It could see G2E Asia moved from Macau to Singapore following events at the show this week.  The argument is between US-based manufacturer Shuffle Master and Macau firm LT Game over a patent relating to multigame technology that the latter claims to own for the Chinese enclave – but, it seems, nowhere else.

According to reports, last Wednesday Shuffle Master was asked by customs officials to cover certain machines on its booth. Following this, the company is understood to have presented customs with a court order showing it was permitted to exhibit these products at the show and uncovered them once more. LT Game, however, maintained that these devices infringed its intellectual property rights for its domestic market.

LT Game’s attempts to have Shuffle Master’s products covered prompted the American Gaming Association – which, along with Reed Exhibitions, organises the event – to intervene. The AGA warned that such things should be decided in the courts, not on the trade show floor.

The organisation is planning to make a complaint to the Macau authorities, with AGA president Frank Fahrenkopf quoted by local media as saying the show could move to Singapore if the government chooses to intervene in such matters of litigation. Another company affected by the patent dispute is Slovenia’s Alfastreet, which decided to comply with the Macau patent by not showing its own multigame product. However, the company’s Albert Radman told InterGaming the company may not exhibit at next year’s event if it is held in Macau.

The organisers, he said, were unable to protect its rights to display its products – even when these products are not being sold in this specific market. He said: “What purpose would we have for coming next year if we can’t exhibit our products?” Radman urged the organisers to find a solution and said he would “strongly recommend” moving the show to Singapore where Marina Bay Sands would provide the “perfect venue.”

Betty Zhao, Sales & Marketing Manager of the Macau game maker LT Game and the patent holder of the machine, said they were forced to stop resorting to help from  law enforcement after G2E organizer AGA and exhibition operator Reed put pressure on LT Game to step back from the dispute, or risk a cut of electricity to LT’s booth.

“We think this is very unfair for a company trying to protect its patent rights,” she said, “and what should be resolved through legal procedures should not be interfered with by this kind of threat.” She did not specify if the company would take legal action against the organizers.

The Macau Gaming Equipment Manufacture Association issued a press release yesterday, stating that the turnout was not at all satisfactory after interference by the expo organizers, resulting in the lift of the exhibition ban on the disputed machines. The Association, however, regarded the episode as “the first successful case in protecting the copyright of its member company” since the Association’s establishment.

“This is a milestone event,” they said, “the Customs Services, the Court and the Financial Services Bureau deserves appraisal for their actions, which show the authority’s determination in intellectual property rights protection.” The Association also urged the authority to reinforce regulations and scrutiny on exhibition organizers by legislating against those who allow any company showcasing plagiarised products to participate in any exhibition.
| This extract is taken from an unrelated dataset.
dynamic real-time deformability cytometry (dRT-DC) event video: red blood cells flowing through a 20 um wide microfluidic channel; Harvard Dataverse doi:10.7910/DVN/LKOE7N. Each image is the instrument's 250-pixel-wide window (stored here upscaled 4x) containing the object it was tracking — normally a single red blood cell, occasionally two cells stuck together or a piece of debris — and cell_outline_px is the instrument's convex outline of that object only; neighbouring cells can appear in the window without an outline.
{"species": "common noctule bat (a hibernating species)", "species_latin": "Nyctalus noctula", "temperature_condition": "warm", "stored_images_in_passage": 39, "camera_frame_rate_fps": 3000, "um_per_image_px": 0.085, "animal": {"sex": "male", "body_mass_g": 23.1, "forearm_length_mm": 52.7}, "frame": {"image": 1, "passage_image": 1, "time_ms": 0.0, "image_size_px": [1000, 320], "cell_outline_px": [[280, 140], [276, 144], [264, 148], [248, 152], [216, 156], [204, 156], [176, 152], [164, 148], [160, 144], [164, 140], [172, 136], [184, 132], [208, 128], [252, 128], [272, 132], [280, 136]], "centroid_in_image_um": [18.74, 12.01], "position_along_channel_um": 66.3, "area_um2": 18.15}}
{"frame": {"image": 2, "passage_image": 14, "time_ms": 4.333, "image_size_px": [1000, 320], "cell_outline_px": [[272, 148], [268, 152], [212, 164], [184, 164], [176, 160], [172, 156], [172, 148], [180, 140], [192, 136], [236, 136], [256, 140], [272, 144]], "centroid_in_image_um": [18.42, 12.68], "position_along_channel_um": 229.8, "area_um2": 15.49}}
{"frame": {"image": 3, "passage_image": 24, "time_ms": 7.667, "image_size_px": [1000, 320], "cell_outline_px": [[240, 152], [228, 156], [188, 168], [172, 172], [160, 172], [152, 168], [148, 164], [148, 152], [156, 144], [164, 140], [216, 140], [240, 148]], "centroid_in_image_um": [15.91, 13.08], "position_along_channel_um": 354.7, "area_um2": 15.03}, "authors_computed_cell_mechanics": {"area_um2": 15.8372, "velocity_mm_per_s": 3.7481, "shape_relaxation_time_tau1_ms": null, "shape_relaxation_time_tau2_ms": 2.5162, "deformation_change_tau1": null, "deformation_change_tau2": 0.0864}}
Reports say local game manufacturers were thinking of organizing their own gaming exhibition to rival the G2E Asia, but concerns were raised that the major international makers may refuse to participate.

In Macau, copyright infringement is considered a crime and offenders could be jailed. The G2E Asia organisers say if companies continue to use the Macau event to fight copyright wars in public then the event could be forced to move elsewhere.

Official press release of the organization of the event at the end of the first day:
“G2E Asia remains committed to providing the most respected annual gathering of industry professionals, as it has for the past six years. We are pleased that our exhibitors choose G2E Asia to display their latest products and services and are honored to represent the Asian gaming industry in Macau.

As seen on our show floor, the gaming industry is a highly technological and innovative market that strives to provide the most entertainment value for its customers. It is not uncommon that in such a competitive environment legal disputes may arise which must be resolved through the justice system.

G2E Asia should not and does not play any role in such conflicts. In order to maintain the reputation of individual companies, of the industry and of the host community, we are dedicated to providing a level playing field for all of our exhibitors. We maintain strict policies for all exhibitors to ensure the primary mission of G2E Asia – to provide new business opportunities for exhibitors and attendees alike – remains the focus of this annual gathering.”